To do » Leaving the pictures aside, transcribe only and exactly the lines from the one with "right back paw: (210, 203)" through the end of the entries, both included.

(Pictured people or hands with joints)
%%

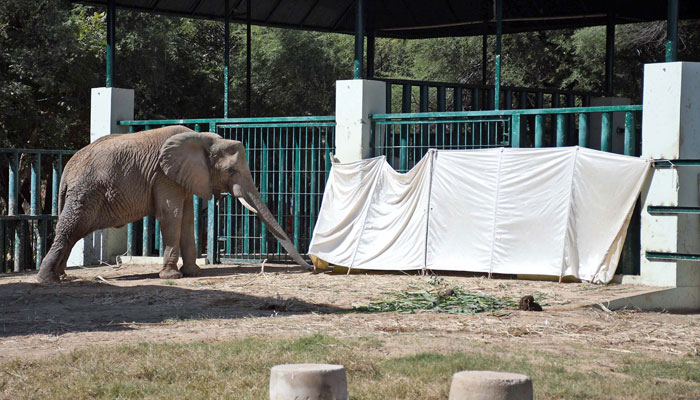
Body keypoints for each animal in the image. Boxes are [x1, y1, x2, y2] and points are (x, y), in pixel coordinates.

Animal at [37, 125, 311, 283]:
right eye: (231, 171)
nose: (311, 267)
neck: (204, 139)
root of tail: (67, 168)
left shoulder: (184, 176)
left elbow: (187, 218)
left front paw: (194, 273)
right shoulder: (163, 175)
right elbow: (172, 214)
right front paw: (173, 276)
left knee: (73, 233)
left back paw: (60, 276)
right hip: (85, 192)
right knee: (70, 229)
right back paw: (47, 280)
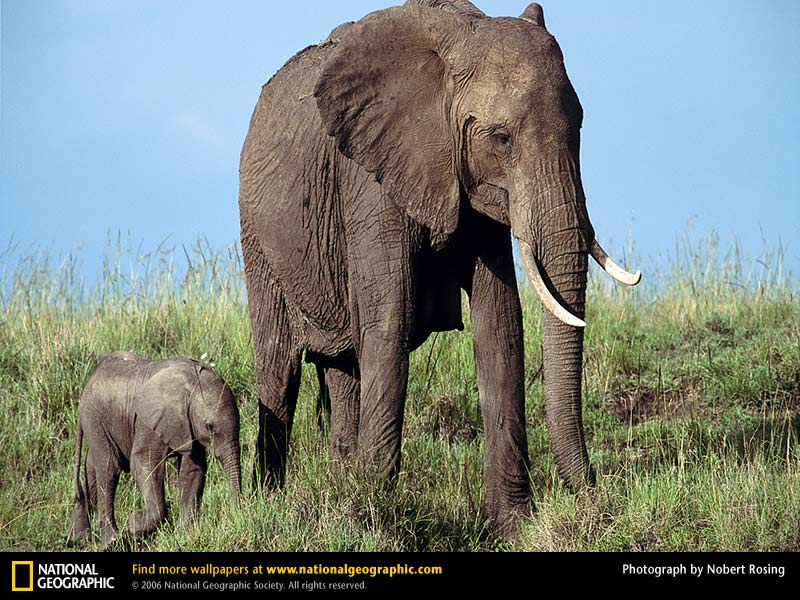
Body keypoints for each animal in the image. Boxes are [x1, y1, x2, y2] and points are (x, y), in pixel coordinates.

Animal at [67, 352, 241, 548]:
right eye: (210, 427)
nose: (237, 513)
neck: (192, 381)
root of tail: (91, 378)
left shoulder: (187, 424)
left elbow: (193, 470)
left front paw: (184, 535)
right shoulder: (148, 420)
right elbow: (144, 462)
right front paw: (134, 523)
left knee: (92, 468)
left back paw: (78, 539)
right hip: (94, 417)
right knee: (109, 468)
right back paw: (111, 542)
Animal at [239, 0, 644, 536]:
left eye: (579, 127)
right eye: (501, 138)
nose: (595, 497)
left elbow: (500, 322)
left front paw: (514, 528)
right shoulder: (369, 180)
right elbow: (389, 321)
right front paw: (375, 521)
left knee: (343, 369)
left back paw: (340, 487)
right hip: (258, 238)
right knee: (279, 369)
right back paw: (270, 506)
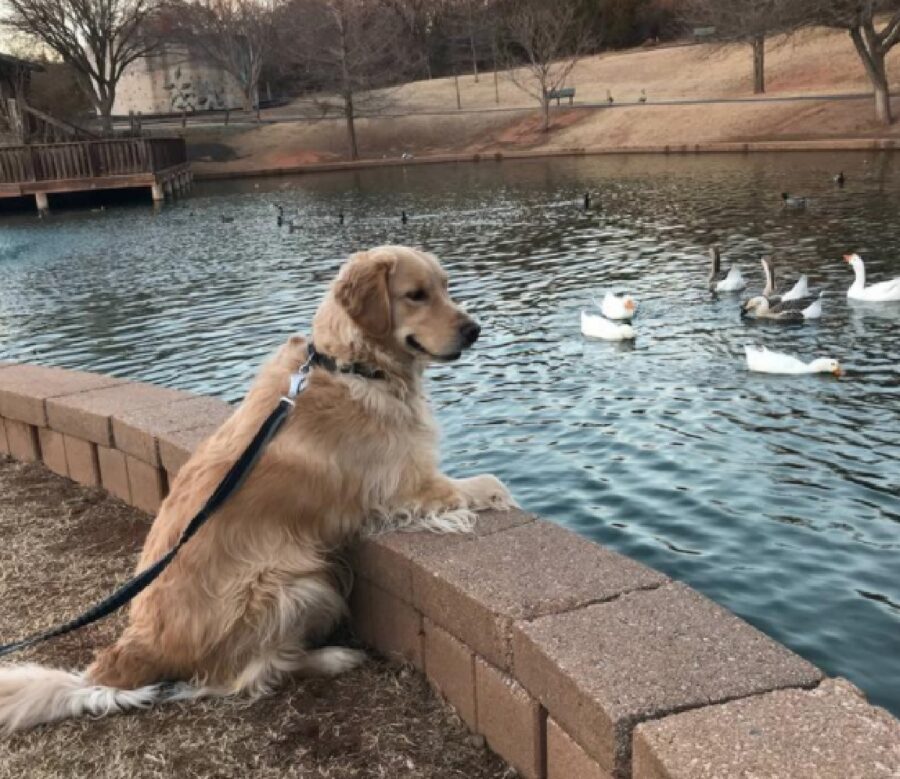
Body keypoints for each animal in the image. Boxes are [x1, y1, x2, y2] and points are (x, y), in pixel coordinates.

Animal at [0, 247, 512, 736]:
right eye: (416, 295)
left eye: (445, 287)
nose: (475, 330)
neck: (352, 364)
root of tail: (128, 652)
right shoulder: (406, 482)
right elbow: (483, 484)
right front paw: (497, 494)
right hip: (298, 584)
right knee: (252, 675)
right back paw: (333, 657)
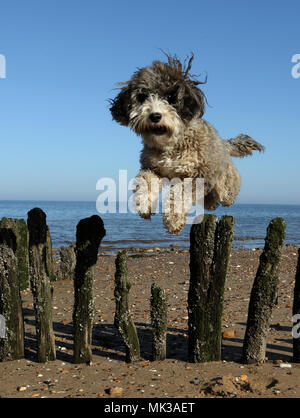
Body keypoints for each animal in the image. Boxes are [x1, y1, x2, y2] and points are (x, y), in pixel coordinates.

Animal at [109, 54, 264, 233]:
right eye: (142, 97)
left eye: (170, 98)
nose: (155, 116)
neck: (171, 144)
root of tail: (223, 143)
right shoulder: (153, 168)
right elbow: (145, 181)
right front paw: (144, 204)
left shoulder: (198, 174)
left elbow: (179, 193)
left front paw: (173, 219)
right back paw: (210, 203)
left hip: (225, 184)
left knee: (228, 189)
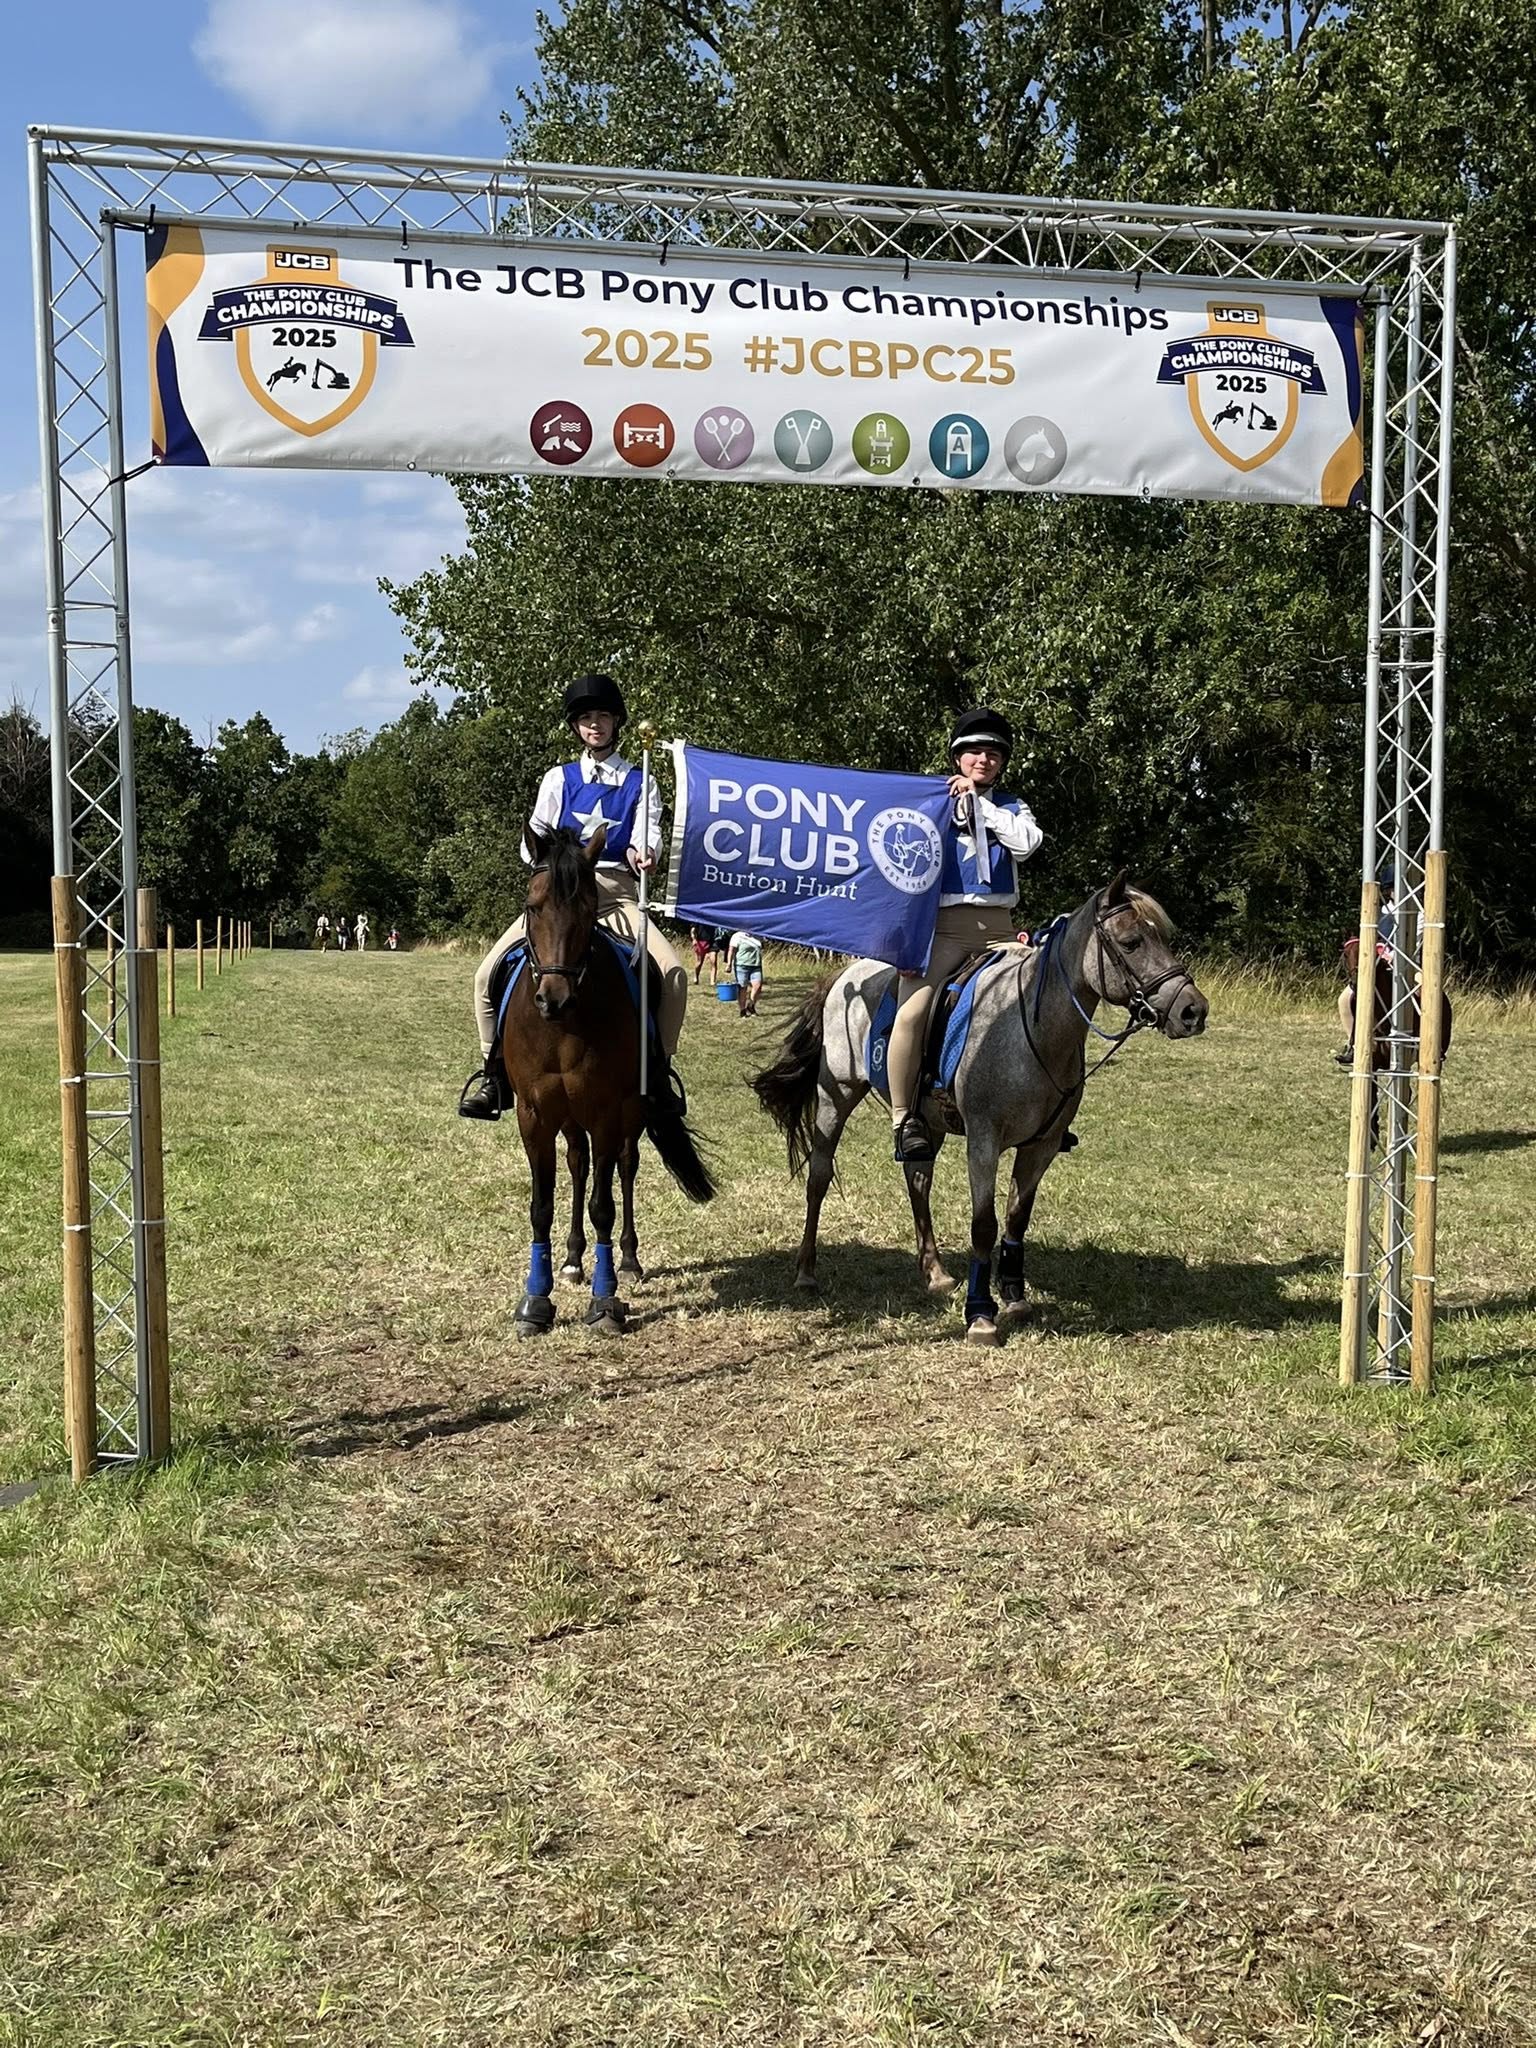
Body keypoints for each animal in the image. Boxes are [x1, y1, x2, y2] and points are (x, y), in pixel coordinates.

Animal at [498, 823, 715, 1338]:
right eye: (533, 905)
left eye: (584, 909)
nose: (552, 999)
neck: (564, 1026)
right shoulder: (533, 1114)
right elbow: (541, 1206)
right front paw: (535, 1302)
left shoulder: (605, 1112)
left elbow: (604, 1204)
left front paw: (605, 1301)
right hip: (569, 1117)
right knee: (578, 1165)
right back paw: (573, 1259)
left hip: (628, 1115)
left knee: (625, 1167)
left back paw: (629, 1261)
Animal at [752, 874, 1209, 1344]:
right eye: (1132, 942)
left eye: (1163, 938)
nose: (1193, 1010)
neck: (1030, 1030)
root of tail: (843, 975)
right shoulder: (984, 1142)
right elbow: (984, 1225)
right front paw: (981, 1314)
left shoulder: (1040, 1147)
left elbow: (1016, 1220)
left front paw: (1015, 1297)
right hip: (835, 1097)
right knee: (819, 1177)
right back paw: (806, 1272)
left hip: (927, 1122)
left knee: (918, 1180)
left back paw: (934, 1273)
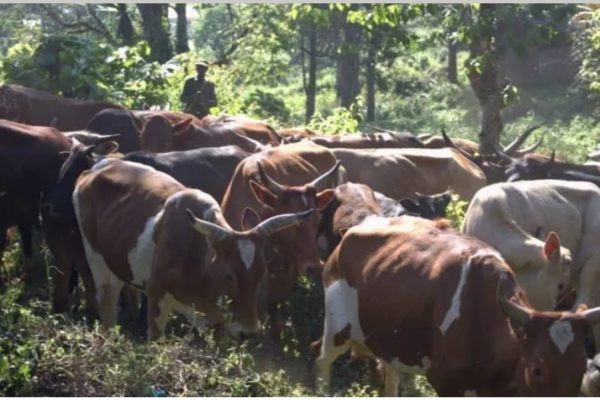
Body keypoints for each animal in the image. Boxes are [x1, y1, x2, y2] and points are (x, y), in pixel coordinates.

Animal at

%%

Answer area »
right back paw: (210, 203)
left hip: (225, 184)
left knee: (228, 189)
Body keypoints for each animal in the image. Boxes are [x1, y1, x2, y2] and points are (x, y), in pixel coordinates.

Animal at [498, 823, 715, 1338]:
right eye: (533, 905)
left eye: (584, 909)
nose: (552, 999)
neck: (564, 1026)
right shoulder: (533, 1114)
right elbow: (541, 1206)
right front paw: (535, 1302)
left shoulder: (605, 1112)
left elbow: (604, 1204)
left front paw: (605, 1301)
right hip: (569, 1117)
right knee: (578, 1165)
right back paw: (573, 1259)
left hip: (628, 1115)
left knee: (625, 1167)
left back paw: (629, 1261)
Animal at [752, 874, 1209, 1344]:
right eye: (1132, 942)
left eye: (1163, 938)
nose: (1193, 1010)
neck: (1030, 1030)
root of tail: (843, 975)
right shoulder: (984, 1142)
right elbow: (984, 1225)
right front paw: (981, 1314)
left shoulder: (1040, 1147)
left elbow: (1016, 1220)
left front paw: (1015, 1297)
right hip: (835, 1097)
right knee: (819, 1177)
right back paw: (806, 1272)
left hip: (927, 1122)
left knee: (918, 1180)
left back paw: (934, 1273)
Body keypoints for each animal in the image. Boxes are [x1, y1, x2, y2] and points are (x, y), in pixel coordinates.

Animal at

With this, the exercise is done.